0006c038 77a8101e 77b76ca8 00000001 00000000 ole32!CProcessActivator::CCICallback+0x6d

0006c058 77a80fd5 77b76ca0 0006c39c 00000000 ole32!CProcessActivator::AttemptActivation+0x2c

0006c090 77a81e7a 77b76ca0 0006c39c 00000000 ole32!CProcessActivator::ActivateByContext+0x42

0006c0b8 77a806aa 77b76ca0 00000000 0006c540 ole32!CProcessActivator::CreateInstance+0x49

0006c0f8 77a81bc4 0006c540 00000000 0006ca8c ole32!ActivationPropertiesIn::DelegateCreateInstance+0xf7

0006c348 77a806aa 77b765d4 00000000 0006c540 ole32!CClientContextActivator::CreateInstance+0x8f

0006c388 77a805dc 0006c540 00000000 0006ca8c ole32!ActivationPropertiesIn::DelegateCreateInstance+0xf7

0006cb38 77a64eb1 000a2f08 00000000 00000001 ole32!ICoCreateInstanceEx+0x3c9

0006cb60 77a64e80 000a2f08 00000000 00000001 ole32!CComActivator::DoCreateInstance+0x28

0006cb84 77a65102 000a2f08 00000000 00000001 ole32!CoCreateInstanceEx+0x1e

0006cbb4 779d69a5 000a2f08 00000000 00000001 ole32!CoCreateInstance+0x37

16. So, we can see the direct call-stack that led to our call to CreateFileW. If we had full symbols for these modules we could use a KP rather than a KB command and we’d get a list of parameters to the functions.

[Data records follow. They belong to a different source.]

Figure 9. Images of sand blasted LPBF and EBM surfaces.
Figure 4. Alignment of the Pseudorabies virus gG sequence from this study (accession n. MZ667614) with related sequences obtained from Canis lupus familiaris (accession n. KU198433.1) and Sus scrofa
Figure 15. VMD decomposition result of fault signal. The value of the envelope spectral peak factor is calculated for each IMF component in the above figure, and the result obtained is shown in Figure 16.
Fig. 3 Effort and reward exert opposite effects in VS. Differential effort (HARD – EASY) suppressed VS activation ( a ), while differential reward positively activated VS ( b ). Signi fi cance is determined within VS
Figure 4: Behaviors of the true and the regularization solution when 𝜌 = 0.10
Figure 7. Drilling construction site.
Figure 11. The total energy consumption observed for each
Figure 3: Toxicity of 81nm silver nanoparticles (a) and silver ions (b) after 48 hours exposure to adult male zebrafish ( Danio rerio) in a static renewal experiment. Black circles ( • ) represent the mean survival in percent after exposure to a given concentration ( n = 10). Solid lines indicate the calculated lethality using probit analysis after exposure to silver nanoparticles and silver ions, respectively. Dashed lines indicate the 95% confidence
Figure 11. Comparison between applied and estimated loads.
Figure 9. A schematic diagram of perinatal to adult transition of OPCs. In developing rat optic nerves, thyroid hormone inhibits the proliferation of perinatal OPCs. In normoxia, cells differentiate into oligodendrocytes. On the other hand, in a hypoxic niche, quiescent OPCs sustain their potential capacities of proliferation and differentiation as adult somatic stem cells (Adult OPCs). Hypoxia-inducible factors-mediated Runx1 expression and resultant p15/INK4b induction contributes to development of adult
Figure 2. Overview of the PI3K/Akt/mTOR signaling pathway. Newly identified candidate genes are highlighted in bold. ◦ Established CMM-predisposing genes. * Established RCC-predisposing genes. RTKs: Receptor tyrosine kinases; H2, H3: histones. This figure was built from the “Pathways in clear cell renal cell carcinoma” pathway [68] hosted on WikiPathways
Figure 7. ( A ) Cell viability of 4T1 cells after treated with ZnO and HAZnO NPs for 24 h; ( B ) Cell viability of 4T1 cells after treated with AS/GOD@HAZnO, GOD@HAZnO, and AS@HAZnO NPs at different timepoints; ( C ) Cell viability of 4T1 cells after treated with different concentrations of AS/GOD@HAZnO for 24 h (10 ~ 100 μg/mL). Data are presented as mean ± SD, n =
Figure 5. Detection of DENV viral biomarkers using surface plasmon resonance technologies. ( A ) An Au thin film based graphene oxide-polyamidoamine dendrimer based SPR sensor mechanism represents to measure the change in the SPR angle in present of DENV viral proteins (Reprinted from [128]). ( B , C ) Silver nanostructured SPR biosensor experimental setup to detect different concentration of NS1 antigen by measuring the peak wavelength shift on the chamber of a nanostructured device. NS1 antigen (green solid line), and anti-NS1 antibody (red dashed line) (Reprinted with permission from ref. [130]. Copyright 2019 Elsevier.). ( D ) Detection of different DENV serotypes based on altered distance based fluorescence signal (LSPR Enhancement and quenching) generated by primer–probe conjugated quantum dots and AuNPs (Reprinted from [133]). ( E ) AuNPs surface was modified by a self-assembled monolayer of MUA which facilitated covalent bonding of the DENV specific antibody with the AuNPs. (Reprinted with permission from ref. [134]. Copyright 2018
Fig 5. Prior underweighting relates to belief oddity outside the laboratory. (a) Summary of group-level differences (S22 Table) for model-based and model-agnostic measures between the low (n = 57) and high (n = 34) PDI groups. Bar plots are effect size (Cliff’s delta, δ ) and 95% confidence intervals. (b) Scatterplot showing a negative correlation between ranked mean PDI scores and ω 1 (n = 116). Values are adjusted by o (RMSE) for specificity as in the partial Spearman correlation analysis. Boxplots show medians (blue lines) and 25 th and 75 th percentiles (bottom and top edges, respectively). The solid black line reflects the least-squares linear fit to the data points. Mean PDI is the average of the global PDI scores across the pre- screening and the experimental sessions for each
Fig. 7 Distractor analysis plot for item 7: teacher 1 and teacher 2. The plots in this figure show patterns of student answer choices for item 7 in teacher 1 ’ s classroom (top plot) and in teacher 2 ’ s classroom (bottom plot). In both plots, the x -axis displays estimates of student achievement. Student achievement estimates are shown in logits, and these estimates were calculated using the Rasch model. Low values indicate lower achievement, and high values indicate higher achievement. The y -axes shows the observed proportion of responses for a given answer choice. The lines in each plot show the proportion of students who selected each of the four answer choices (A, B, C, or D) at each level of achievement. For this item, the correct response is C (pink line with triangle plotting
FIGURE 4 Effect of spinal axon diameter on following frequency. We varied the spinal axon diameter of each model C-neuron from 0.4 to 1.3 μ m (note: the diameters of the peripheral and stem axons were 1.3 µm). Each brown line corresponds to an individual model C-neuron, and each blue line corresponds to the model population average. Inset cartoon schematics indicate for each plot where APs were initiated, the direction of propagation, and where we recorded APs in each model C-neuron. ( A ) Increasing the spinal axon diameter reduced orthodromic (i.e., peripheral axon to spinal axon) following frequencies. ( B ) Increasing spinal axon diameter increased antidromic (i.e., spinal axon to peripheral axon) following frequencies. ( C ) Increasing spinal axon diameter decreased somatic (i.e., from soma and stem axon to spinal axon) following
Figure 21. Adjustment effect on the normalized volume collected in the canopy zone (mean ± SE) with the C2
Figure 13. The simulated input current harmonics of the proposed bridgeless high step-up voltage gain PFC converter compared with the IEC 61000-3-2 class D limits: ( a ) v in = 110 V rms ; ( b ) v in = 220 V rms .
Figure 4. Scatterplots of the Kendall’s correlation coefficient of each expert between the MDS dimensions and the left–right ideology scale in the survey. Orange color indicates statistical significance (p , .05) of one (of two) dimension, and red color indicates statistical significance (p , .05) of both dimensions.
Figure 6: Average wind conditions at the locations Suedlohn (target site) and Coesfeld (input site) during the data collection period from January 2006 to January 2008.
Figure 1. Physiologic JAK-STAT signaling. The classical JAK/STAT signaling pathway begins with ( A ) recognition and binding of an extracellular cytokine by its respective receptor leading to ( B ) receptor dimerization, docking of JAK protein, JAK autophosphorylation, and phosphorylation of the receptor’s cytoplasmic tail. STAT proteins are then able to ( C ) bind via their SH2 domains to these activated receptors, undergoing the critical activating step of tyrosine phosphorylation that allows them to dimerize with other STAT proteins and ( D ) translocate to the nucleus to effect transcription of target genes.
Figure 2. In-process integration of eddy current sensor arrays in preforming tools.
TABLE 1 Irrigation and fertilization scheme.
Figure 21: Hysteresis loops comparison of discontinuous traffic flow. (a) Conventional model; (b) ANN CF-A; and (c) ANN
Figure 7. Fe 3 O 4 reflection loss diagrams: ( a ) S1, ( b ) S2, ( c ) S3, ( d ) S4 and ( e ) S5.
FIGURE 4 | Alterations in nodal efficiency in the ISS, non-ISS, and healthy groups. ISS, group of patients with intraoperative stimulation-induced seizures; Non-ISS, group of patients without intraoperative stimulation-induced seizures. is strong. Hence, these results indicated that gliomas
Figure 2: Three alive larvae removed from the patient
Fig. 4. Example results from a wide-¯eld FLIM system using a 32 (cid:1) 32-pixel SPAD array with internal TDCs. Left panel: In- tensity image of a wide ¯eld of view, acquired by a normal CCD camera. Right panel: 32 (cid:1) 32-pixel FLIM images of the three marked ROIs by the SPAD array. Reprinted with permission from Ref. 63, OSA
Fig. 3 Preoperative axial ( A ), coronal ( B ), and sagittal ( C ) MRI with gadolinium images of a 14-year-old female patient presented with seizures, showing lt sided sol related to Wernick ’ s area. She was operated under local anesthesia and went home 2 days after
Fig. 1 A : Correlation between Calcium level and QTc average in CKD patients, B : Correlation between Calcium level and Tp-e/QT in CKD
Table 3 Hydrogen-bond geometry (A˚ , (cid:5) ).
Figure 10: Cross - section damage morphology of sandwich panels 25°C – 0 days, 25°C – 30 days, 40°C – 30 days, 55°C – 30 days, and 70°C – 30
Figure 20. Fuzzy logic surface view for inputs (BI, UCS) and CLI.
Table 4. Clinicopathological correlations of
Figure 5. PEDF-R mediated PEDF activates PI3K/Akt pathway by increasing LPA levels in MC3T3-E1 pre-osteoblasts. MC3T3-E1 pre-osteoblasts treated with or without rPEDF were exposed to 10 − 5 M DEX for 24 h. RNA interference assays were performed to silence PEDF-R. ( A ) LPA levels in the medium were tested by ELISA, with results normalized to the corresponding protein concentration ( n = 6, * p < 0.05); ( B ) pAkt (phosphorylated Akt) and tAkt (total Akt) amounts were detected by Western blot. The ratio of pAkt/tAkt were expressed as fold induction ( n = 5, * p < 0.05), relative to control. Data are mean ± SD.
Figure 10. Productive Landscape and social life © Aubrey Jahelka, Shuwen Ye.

As it is with what we have here we’d need to resort to disassembly to get the parameter information here and it’s beyond this posting.
17. Continue the debuggee by issuing a “g” command and continue issuing “g” commands until NotePad finally puts its dialog on the screen – note how many times we hit this function here J If you’re interested, issue a few KB’s on some of these call chains and see what exactly it is that Notepad is doing.
18. Break the debuggee by hitting CTRL+BREAK on the WinDbg window.
19. Issue a “~” command to get a picture of the threads in the process. In my session I get 3 as below;

0:002> ~

   0  Id: 9bc.b58 Suspend: 1 Teb: 7ffdf000 Unfrozen

   1  Id: 9bc.8a4 Suspend: 1 Teb: 7ffde000 Unfrozen

.  2  Id: 9bc.d4 Suspend: 1 Teb: 7ffdd000 Unfrozen

20. Note that this display indicates that the debugger is focused on thread “2” which is really OS thread 8A4 in process 9BC (all hex I’m afraid).
21. Check out where all the threads are by issuing a “~* kb 200”. You might not get anything too exciting here but it’s illustrative of how to use the technique.
22. Finally, close off this session by having a look at some extension commands.
    1. List the set of extensions that you’ve got by issuing the “.chain” command.
    2. Have a look at the commands available in these extensions by issuing: !exts.help, !uext.help,  !ntdsexts.help,  !ext.help and see what commands are available to you.
    3. Try an extension command. For example, “!exts.cs” will display all the Critical Sections that the process has and their status as to whether they are locked or not. This can be a useful command in many server-side scenarios.
23. End the debugging session with a “q” command.

That’s it. I’ll post again in the near future around how you can build on what I’ve just walked through here in order to debug managed code with WinDbg and take advantage of features within the debugger that don’t (yet) appear elsewhere.